Life in prison for second Eden Park shooter

 Investigators canvas the park for bullets following the deadly shooting on July 8, 2012. (John Jankowski/for NewsWorks)

Investigators canvas the park for bullets following the deadly shooting on July 8, 2012. (John Jankowski/for NewsWorks)

A Delaware man will get life in prison for the 2012 Eden Park shooting in Wilmington which left a man and a teenager dead.

Jeffrey Phillips sobbed as he apologized to the families of the victims and begged for forgiveness during the penalty phase of the murder trial which has lasted nearly two months.

“The one day you’d like to take back but you can’t,” that’s how Phillips described the day of July 8, 2012 to the group of jurors.  

The jury had already convicted Phillips of first degree murder for the death of Herman Curry and manslaughter for the death of Alexander Kamara. They came back with a 10-2 vote in favor of life in prison after more than two hours of deliberation.

Earlier this month, the jury recommended death for 38-year-old Otis Phillips, the other man accused of gunning down Curry and Kamara at a soccer tournament at Eden Park more than two years ago.

Prosecutors argued that the men were out for revenge when they shot and killed Curry, who was a soccer coach and had organized the event, because he had witnessed a murder allegedly committed by Otis Phillips in 2008.

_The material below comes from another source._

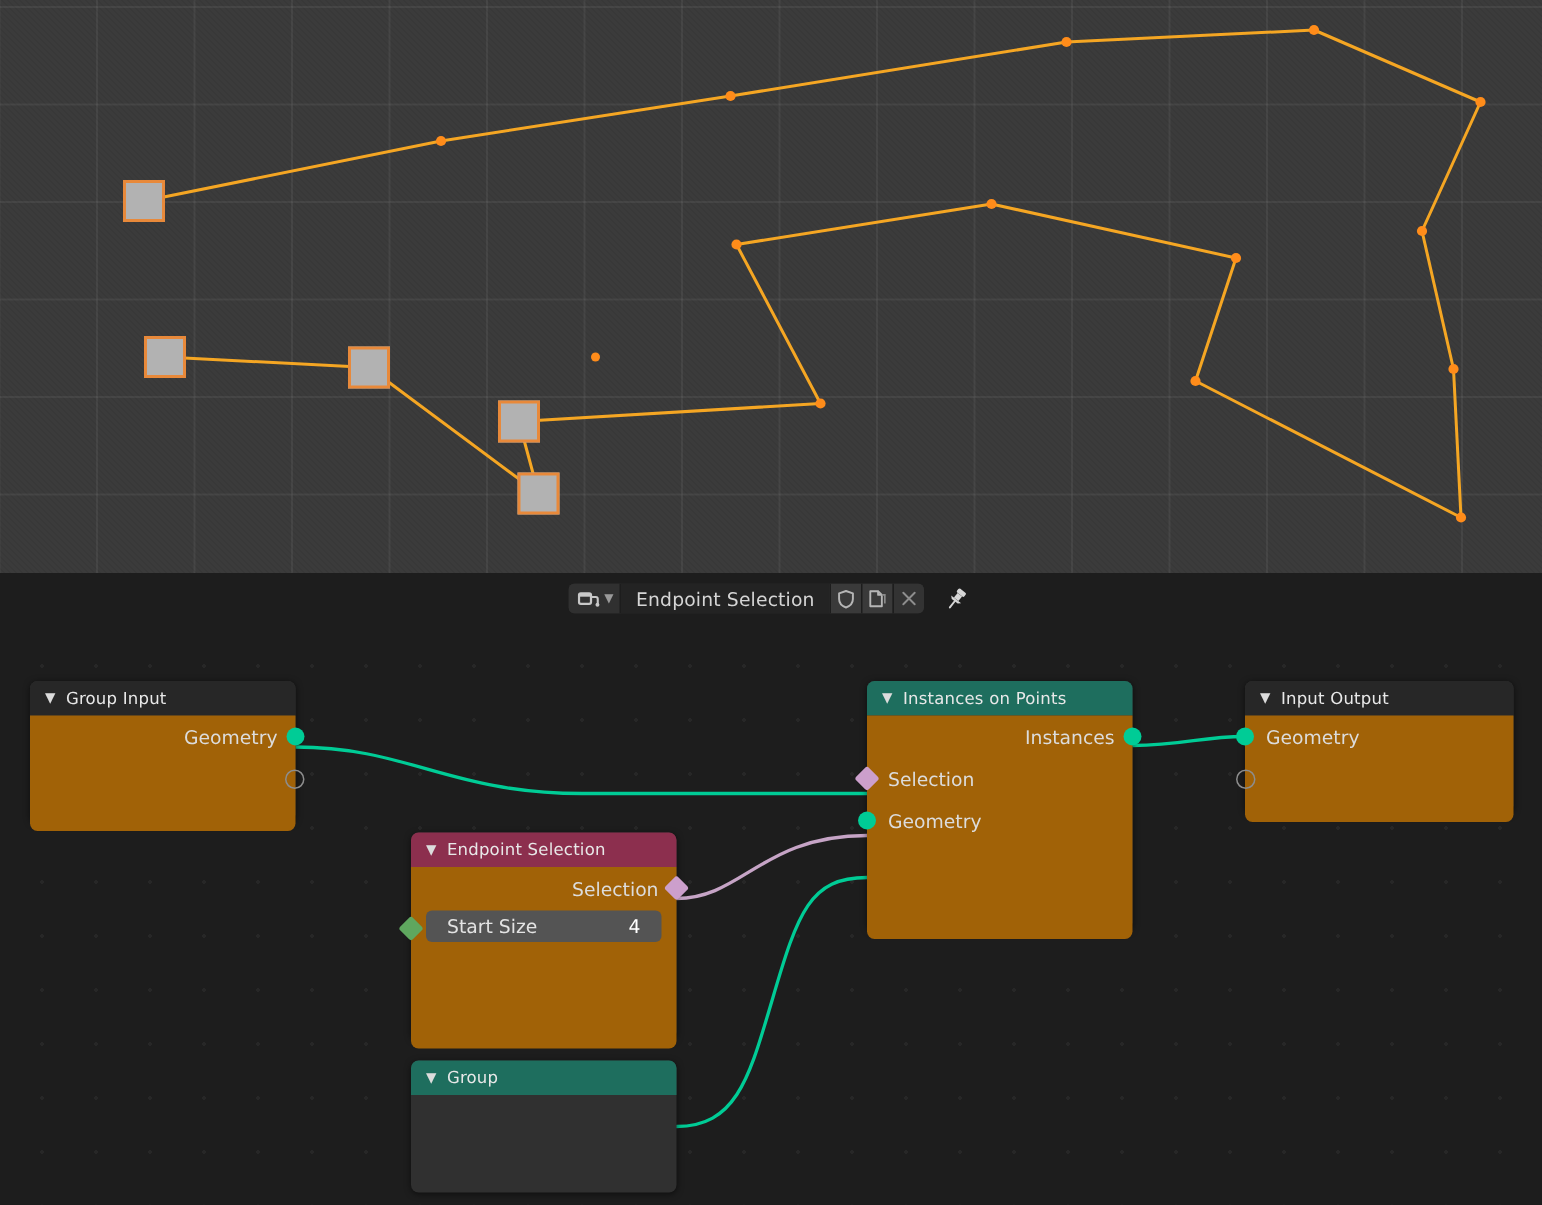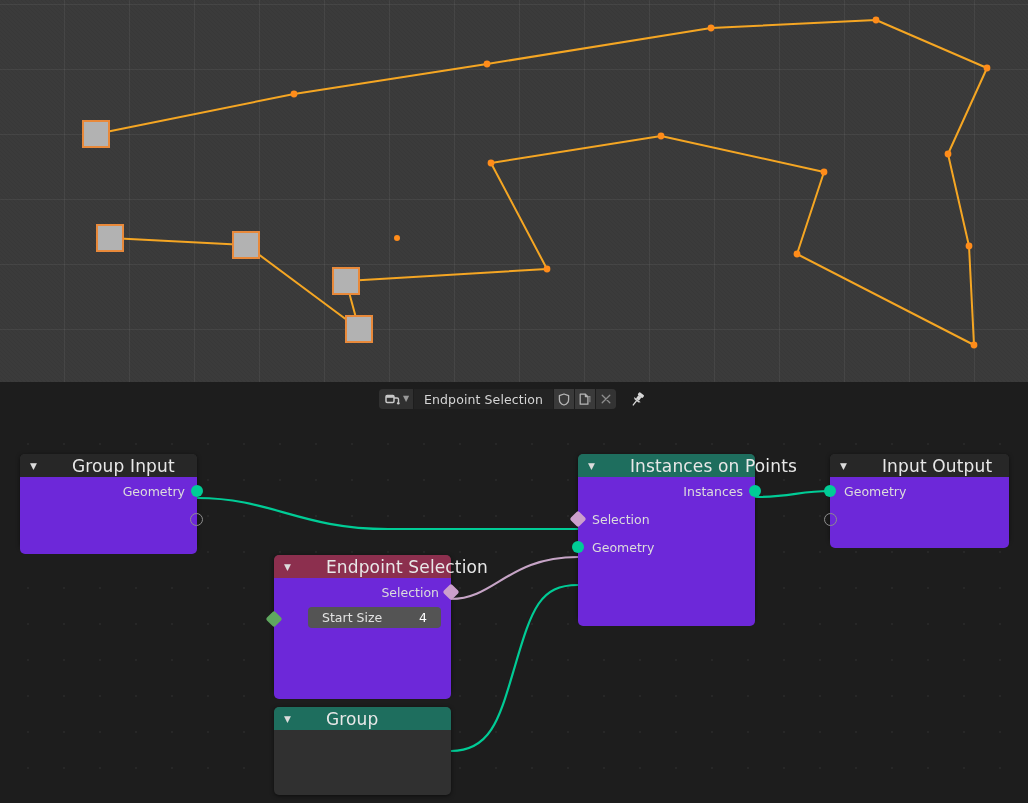"Group Input" .node-title { font-size: 17px -> 11px; margin-left: 28px -> none }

Kamara, a 16-year-old soccer player, was killed in the crossfire.

Emotions ran high during closing arguments Thursday as family members of Jeffrey Phillips and Herman Curry filled the courtroom.

Phillips sat with his head down as his mother began to cry while giving testimony.

“Every day I cry,” she said. “I cry about my son.”

The defense explained that Phillips, now 23 years old, had a hard time adjusting to the United States from the extreme poverty he endured growing up in his native country of Jamaica.

He had only been in the U.S. for about a year and had started hanging out with a local group of men who shared his taste in music. The defense said Phillips was easily influenced by his peers because he had suffered a brain injury at some point in his life.

The prosecution said the group of men that Phillips associated with wasn’t an innocent music group but rather a violent street gang known as the “Sure Shots.”

Prosecutors argued that Phillips was well aware of what he was getting into and ignored warnings from family members and friends who advised him not to associate with the group.

They said he went to Eden Park with Otis Phillips to satisfy the gang.

“It wasn’t personal for him, it was business,” said Prosecutor John Downs.

Judge Calvin Scott will use the jury’s decision from both cases to formally sentence both Jeffrey Phillips and Otis Phillips.